The dilemma of the dancing grannies has prompted some to seek out tech solutions. One went viral online this week: a remote stun gun-style device that claims to be able to disable a speaker from 50 metres away.

Reviews of the item were positive. “Downstairs is finally quiet. For two days the grannies thought their speaker is not working!”, said one on Taobao, China’s version of eBay.

“Great invention, with this tool I will be the boss in the neighbourhood now,” said another. “This is not just a regular product, it is social justice!”

Can’t see how it could work. As in that old sci fi story (where the batteries explode) the energy requirement for cancelling noise over a wide area is pretty big.

21 thoughts on “Unconvinced”

  1. I don’t think it cancels noise, it interferes with the music player. If you can get enough RF into the amplifier circuits, that will play havoc with its behaviour. But ‘enough’ at 50 metres is hard to do and potentially dangerous to the operator (and bystanders) due to large RF fields.

  2. The ‘enough’ RF will be large unless it can be focused, which I don’t think it can that easily. But I doubt vendors care if a few users or bystanders get cancer. It’s China, where Communism is a political system rather than a way of life.

  3. What about something which fires a highly-directional burst of air at the speaker and pops the cone? I’m sure I have seen such a ‘gun’ knocking over a pile of cardboard boxes from several meters away on the telly somewhere.

  4. It’s not going to be anti-sound. The most likely explanation I can come up with on the spur of the moment is that the grannies are using Bluetooth speakers and the device sends some sort of “disconnect” command over Bluetooth. There’s a well known attack on WiFi connections that works the same way.

  5. a remote stun gun-style device that claims to be able to disable a speaker from 50 metres away

    My first assumption was that the ‘speaker’ here was a person

  6. Maffski

    Exactly. And the demented grannies are outside with their battery-powered loud things.

    Tim, I don’t think it’ll work for a live band in the bar over the road…

  7. Anything which will silence ALL the PA speakers in Sainsbury’s gets my vote. Quite apart from the US style “Speak as fast as humanly possible” gibberish, I’m utterly pissed off by the repeated reminders that although muzzles are no longer required, they still want you to suffocate in one anyway. These are (on average) every 3 minutes – are they deliberately trying to alienate people?

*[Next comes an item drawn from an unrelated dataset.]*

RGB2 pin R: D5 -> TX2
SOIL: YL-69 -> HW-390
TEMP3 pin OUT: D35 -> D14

  8. @Dave Ward: no, all TfL platforms first! There can’t be anyone in the world who still doesn’t know that the tube is non-smoking….

  9. Bloke in North Korea (Germany province)

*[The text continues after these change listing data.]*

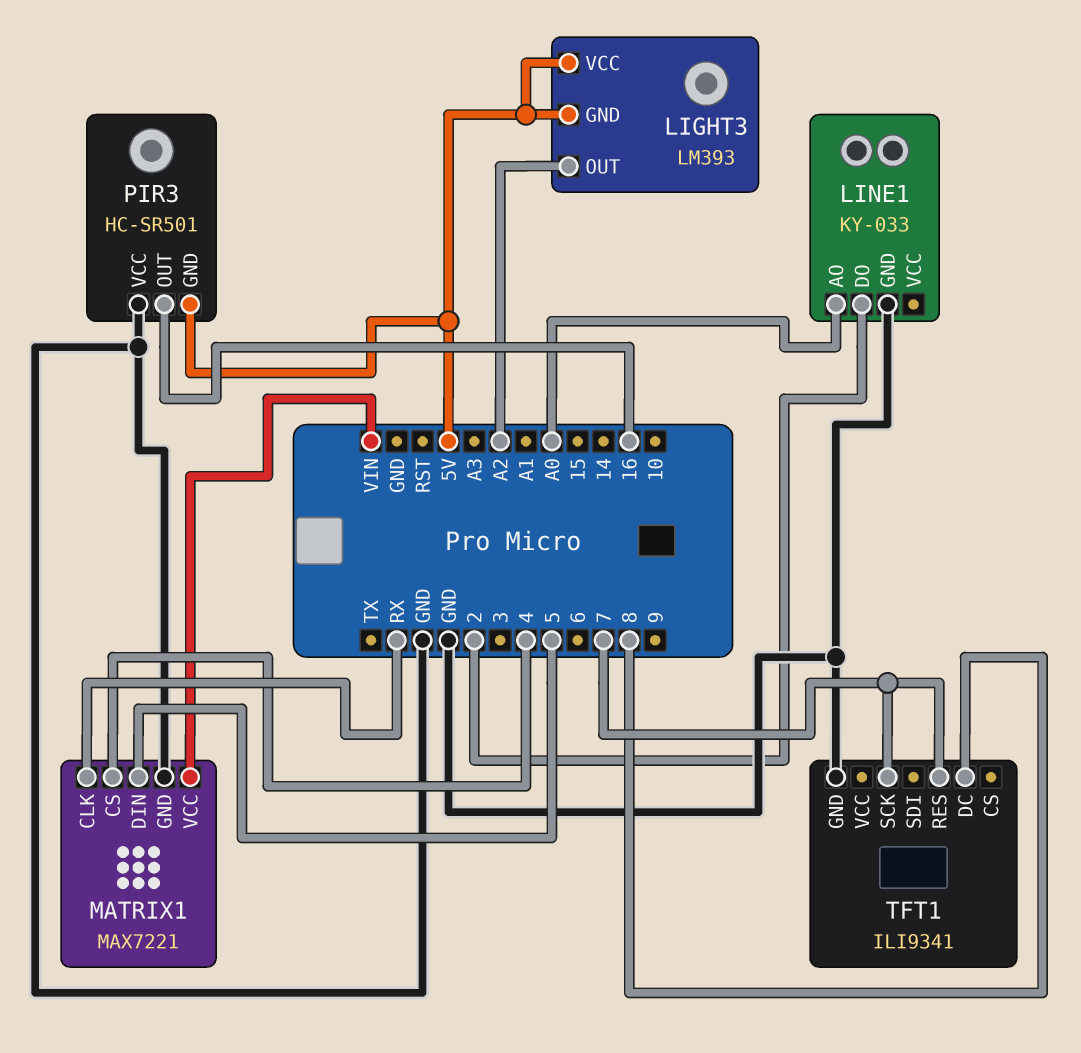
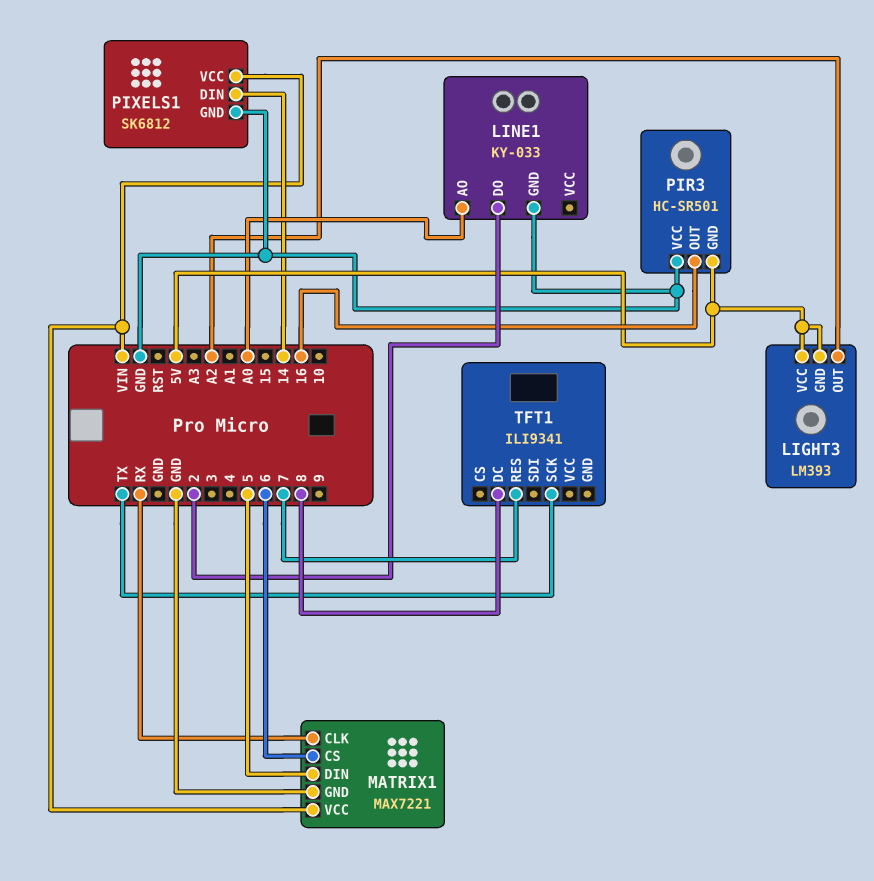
MATRIX1 pin CS: 4 -> 6
PIXELS1: none -> SK6812
PIXELS1 pin DIN: none -> 14
PIXELS1 pin GND: none -> GND
PIXELS1 pin VCC: none -> VIN
TFT1 pin GND: GND -> none
TFT1 pin SCK: 7 -> TX

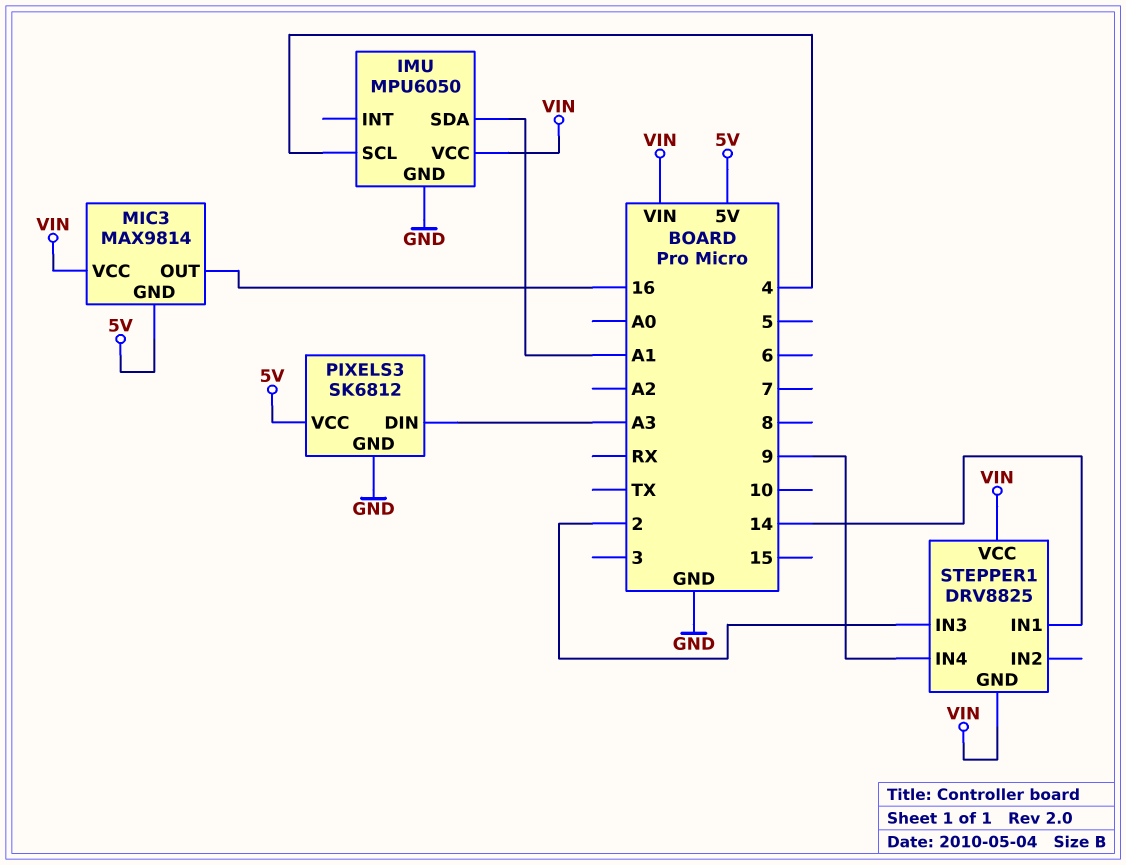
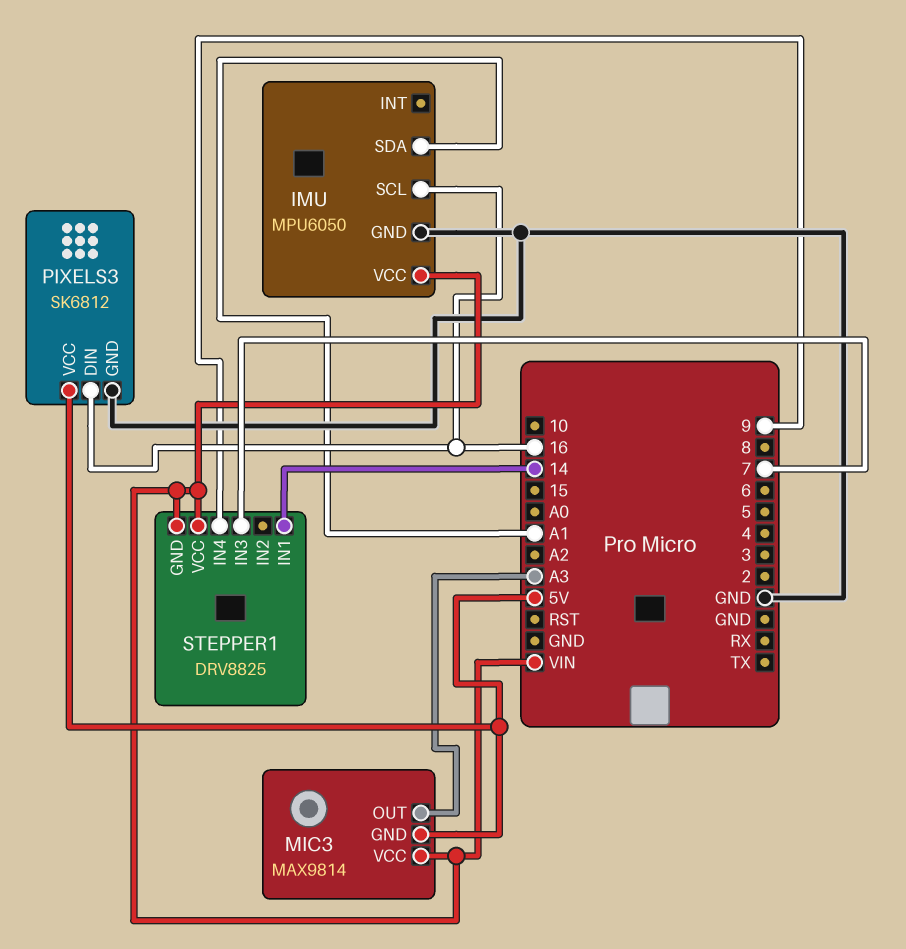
IMU pin SCL: 4 -> 16
MIC3 pin OUT: 16 -> A3
PIXELS3 pin DIN: A3 -> 16
STEPPER1 pin IN3: 2 -> 7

    Dancing grannies are one of the more heartwarming bizarrez of visiting China, but I don’t have to live with it.

  10. Microwaves? Cuban Embassy and all that? Probably downright dangerous, given the claimed effect at 50 metres.

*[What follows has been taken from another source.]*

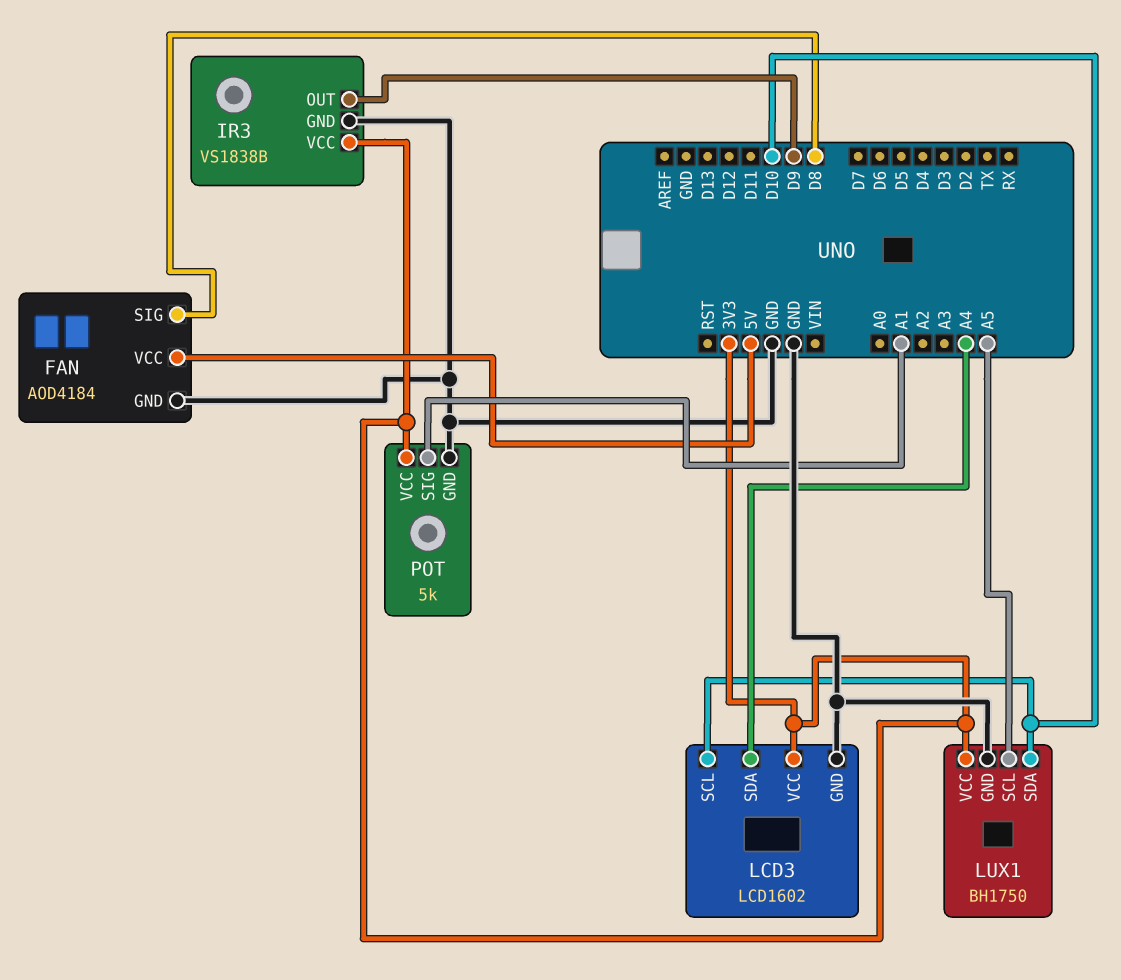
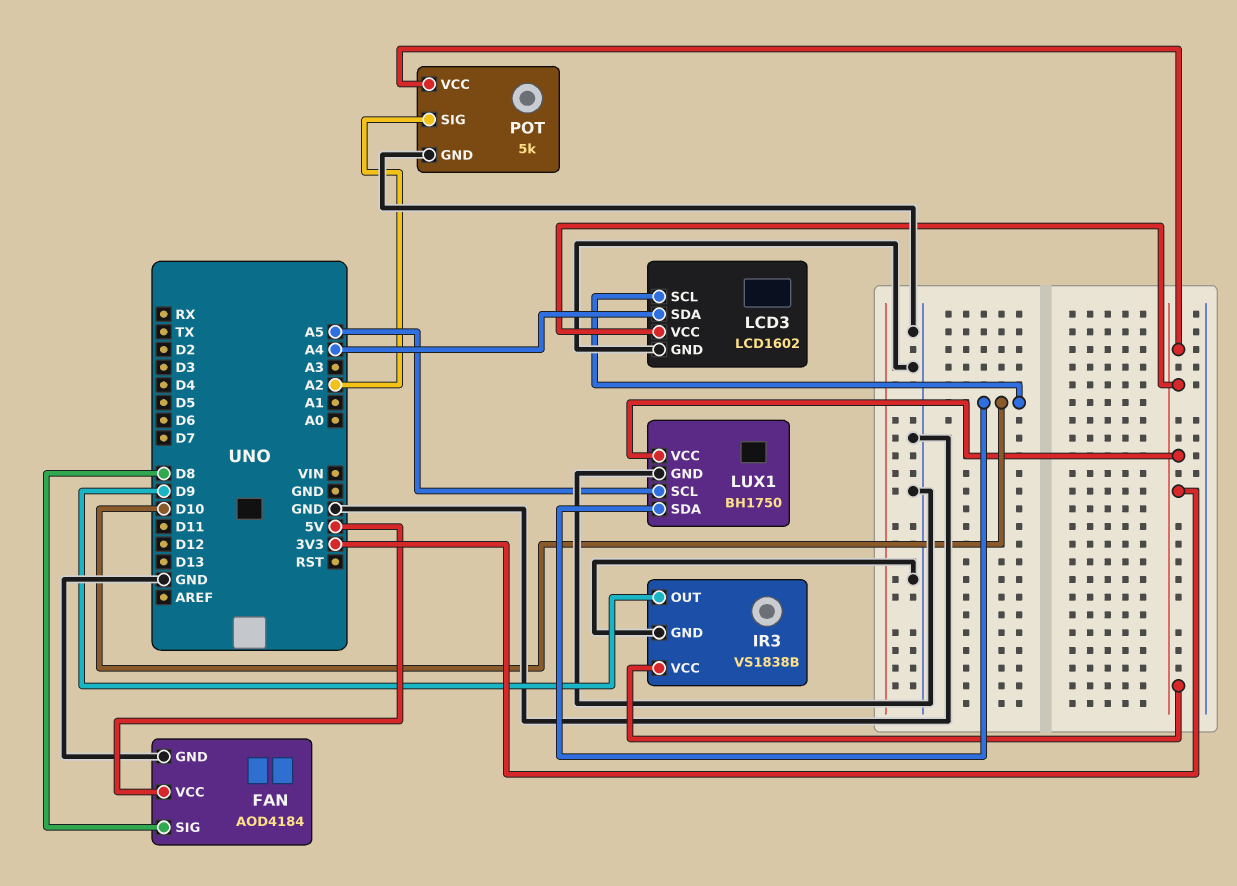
POT pin SIG: A1 -> A2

  11. A similar thing exists for TVs: it’s branded as TV-B-Gone. Costs about £10, so you’d have to use it often to get your money’s worth.

  12. Dave Ward,
    Sainsbury’s also use their speakers to remind you of how much cheaper Aldi is, and how they’ve price-matched some (but not all) of their products.

  13. A similar thing exists for TVs: it’s branded as TV-B-Gone. Costs about £10, so you’d have to use it often to get your money’s worth.

    I’ve got one on my keychain. Very handy for when I used to go to pubs; also good for some amusement in Dixons/Curry’s/Whateverthey’recalledthesedays if I have to stand around waiting for some customer service droid…

  14. Bloke in North Korea (Germany province)

    “Sainsbury’s also use their speakers to remind you of how much cheaper Aldi is…”

    Imagine how much Waitrose’s sales would increase if they did that.

  15. @ Andrew M & BiNK – Something which is not lost on Joe’s “Colleagues”, at least 3 of whom I’ve seen shopping in Aldi…

  16. “. . . .with this tool I will be the boss in the neighbourhood now,” said another. “This is not just a regular product, it is social justice!”

    Perfect definition of what ‘social justice’ means to those who advocate the loudest for it.

    llater,

    llamas

  17. Time, if it’s the punters at the bar opposite your gaff, try practising the bagpipes on your balcony

  18. They have dancing grannies causing minimal disruption in public parks.

    We have upper-middle class protestors closing down key motorways with the tacit compliance of the police.